对照下面的结构性可是看出,lba_start是 0x0800,lba_end 是 0x3fffff, name是 primary
c
struct gpt_entry {
struct gpt_guid type; /* purpose and type of the partition */
struct gpt_guid partition_guid;
uint64_t lba_start;
uint64_t lba_end;
uint64_t attrs;
uint16_t name[GPT_PART_NAME_LEN];
} __attribute__ ((packed));
文件系统在磁盘上的布局
ext4文件系统前1024个字节为0,后面的数据如下:
# xxd -s 1024 -l 64 /dev/vdb
00000400: 0000 0a00 0000 2800 0000 0200 3ffb 2600 ......(.....?.&.
00000410: f5ff 0900 0000 0000 0200 0000 0200 0000 ................
00000420: 0080 0000 0080 0000 0020 0000 0000 0000 ......... ......

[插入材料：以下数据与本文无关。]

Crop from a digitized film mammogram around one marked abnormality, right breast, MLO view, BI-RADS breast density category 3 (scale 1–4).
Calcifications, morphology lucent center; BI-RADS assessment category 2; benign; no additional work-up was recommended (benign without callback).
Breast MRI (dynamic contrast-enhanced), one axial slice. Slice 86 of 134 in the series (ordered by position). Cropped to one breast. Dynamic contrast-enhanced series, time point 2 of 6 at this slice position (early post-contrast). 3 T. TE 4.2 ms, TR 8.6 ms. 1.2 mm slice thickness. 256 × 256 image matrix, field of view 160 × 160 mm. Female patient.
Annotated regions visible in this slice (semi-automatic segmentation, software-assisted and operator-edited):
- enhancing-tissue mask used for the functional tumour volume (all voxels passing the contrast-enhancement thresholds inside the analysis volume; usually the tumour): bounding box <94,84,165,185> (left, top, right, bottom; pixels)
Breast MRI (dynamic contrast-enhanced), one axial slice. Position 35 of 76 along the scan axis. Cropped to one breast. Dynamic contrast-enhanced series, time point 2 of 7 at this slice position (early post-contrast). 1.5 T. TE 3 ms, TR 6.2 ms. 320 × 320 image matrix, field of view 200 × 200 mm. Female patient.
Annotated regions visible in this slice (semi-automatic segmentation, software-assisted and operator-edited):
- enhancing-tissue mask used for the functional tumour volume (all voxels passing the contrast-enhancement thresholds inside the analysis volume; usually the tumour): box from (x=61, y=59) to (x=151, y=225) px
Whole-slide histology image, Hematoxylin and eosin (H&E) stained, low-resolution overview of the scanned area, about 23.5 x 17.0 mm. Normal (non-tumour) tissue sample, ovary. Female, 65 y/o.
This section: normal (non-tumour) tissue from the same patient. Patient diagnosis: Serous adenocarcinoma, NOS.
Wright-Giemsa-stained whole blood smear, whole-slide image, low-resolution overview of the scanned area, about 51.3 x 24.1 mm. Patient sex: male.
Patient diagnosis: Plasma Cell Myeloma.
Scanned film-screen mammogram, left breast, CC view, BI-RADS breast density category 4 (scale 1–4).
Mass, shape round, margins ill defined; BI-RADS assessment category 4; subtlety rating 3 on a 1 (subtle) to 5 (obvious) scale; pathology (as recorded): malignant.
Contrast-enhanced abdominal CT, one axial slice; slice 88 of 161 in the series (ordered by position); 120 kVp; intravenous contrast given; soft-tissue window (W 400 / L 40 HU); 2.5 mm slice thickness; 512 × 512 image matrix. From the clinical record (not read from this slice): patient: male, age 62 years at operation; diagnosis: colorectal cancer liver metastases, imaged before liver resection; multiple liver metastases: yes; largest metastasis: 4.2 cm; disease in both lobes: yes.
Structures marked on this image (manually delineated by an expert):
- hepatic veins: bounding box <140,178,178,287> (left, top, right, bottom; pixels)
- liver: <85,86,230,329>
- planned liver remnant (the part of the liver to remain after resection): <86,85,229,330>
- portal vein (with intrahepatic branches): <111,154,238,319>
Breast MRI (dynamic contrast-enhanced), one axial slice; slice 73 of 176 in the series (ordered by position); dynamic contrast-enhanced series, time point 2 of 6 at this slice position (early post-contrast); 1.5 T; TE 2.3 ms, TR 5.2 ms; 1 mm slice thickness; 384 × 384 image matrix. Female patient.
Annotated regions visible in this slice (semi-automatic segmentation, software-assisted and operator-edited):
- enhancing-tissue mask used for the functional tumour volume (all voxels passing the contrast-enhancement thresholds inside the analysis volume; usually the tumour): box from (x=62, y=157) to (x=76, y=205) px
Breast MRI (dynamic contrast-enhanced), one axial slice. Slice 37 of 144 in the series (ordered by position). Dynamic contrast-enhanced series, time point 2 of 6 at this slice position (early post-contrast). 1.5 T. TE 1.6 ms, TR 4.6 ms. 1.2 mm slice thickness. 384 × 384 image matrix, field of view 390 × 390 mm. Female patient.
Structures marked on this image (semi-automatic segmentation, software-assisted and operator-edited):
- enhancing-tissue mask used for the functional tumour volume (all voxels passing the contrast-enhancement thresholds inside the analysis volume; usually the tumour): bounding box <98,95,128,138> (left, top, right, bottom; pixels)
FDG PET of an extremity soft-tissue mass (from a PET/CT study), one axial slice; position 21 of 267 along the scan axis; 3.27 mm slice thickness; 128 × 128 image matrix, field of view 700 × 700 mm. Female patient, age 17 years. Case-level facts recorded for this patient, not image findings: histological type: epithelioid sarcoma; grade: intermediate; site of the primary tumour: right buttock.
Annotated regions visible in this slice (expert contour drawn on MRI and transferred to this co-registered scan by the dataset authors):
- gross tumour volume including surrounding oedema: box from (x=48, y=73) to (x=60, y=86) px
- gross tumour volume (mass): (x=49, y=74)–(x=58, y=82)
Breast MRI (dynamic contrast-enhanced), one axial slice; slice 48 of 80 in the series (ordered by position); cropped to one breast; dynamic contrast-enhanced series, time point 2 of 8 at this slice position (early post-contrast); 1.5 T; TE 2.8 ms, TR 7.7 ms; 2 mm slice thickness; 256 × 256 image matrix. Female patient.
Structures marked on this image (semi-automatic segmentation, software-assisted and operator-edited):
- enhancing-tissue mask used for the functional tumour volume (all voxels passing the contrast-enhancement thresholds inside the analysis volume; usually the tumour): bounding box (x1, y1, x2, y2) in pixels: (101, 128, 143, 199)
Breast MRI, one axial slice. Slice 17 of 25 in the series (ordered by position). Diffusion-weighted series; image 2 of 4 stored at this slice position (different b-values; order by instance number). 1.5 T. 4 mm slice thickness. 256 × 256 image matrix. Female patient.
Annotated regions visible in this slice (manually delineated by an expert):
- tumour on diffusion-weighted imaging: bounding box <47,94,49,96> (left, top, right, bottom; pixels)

00000430: 75e5 b668 0000 ffff 53ef 0100 0100 0000 u..h....S.......
对应struct ext4_super_block
可以看到 s_magic 是 0xef53 , 用于标识该文件系统是 ext4。
c
struct ext4_super_block {
/*00*/ __le32 s_inodes_count; /* Inodes count */
__le32 s_blocks_count_lo; /* Blocks count */
__le32 s_r_blocks_count_lo; /* Reserved blocks count */
__le32 s_free_blocks_count_lo; /* Free blocks count */
/*10*/ __le32 s_free_inodes_count; /* Free inodes count */
__le32 s_first_data_block; /* First Data Block */
__le32 s_log_block_size; /* Block size */
__le32 s_log_cluster_size; /* Allocation cluster size */
/*20*/ __le32 s_blocks_per_group; /* # Blocks per group */
__le32 s_clusters_per_group; /* # Clusters per group */
__le32 s_inodes_per_group; /* # Inodes per group */
__le32 s_mtime; /* Mount time */
/*30*/ __le32 s_wtime; /* Write time */
__le16 s_mnt_count; /* Mount count */
__le16 s_max_mnt_count; /* Maximal mount count */
__le16 s_magic; /* Magic signature */
__le16 s_state; /* File system state */
__le16 s_errors; /* Behaviour when detecting errors */
__le16 s_minor_rev_level; /* minor revision level */
.........
}
#define EXT4_SUPER_MAGIC 0xEF53
xfs一开始的数据就是superblock,并不预留1024个字节,且第一个字段是magic。
c
typedef struct xfs_sb {
uint32_t sb_magicnum; /* magic number == XFS_SB_MAGIC */
uint32_t sb_blocksize; /* logical block size, bytes */
xfs_rfsblock_t sb_dblocks; /* number of data blocks */
xfs_rfsblock_t sb_rblocks; /* number of realtime blocks */
xfs_rtblock_t sb_rextents; /* number of realtime extents */
uuid_t sb_uuid; /* user-visible file system unique id */
xfs_fsblock_t sb_logstart; /* starting block of log if internal */
xfs_ino_t sb_rootino; /* root inode number */
xfs_ino_t sb_rbmino; /* bitmap inode for realtime extents */
xfs_ino_t sb_rsumino; /* summary inode for rt bitmap */
....
} xfs_sb_t;
#define XFS_SB_MAGIC 0x58465342 /* 'XFSB' */
如果对磁盘/dev/vdb直接做文件系统后,又使用fdisk创建mbr分区表,那么文件系统就无法再次被识别。 因为ext4的magic被清零了。可以用如下方法恢复:
- dd if=/dev/zero of=/dev/vdb bs=512 count=1 (前512字节清零)
- 填充magic位置为 0xeef5, start: 1080 == 1024(预留字节数) + 56(magic字段偏移) size: 2字节
如果创建了gpt分区,因为gpt的数据使用了17k的数据,覆盖了ext4的第一个Superblock, 所以直接用fsck修复。 fsck会自动查找可用的superblock用于恢复。同时dd将前1024个字节置零。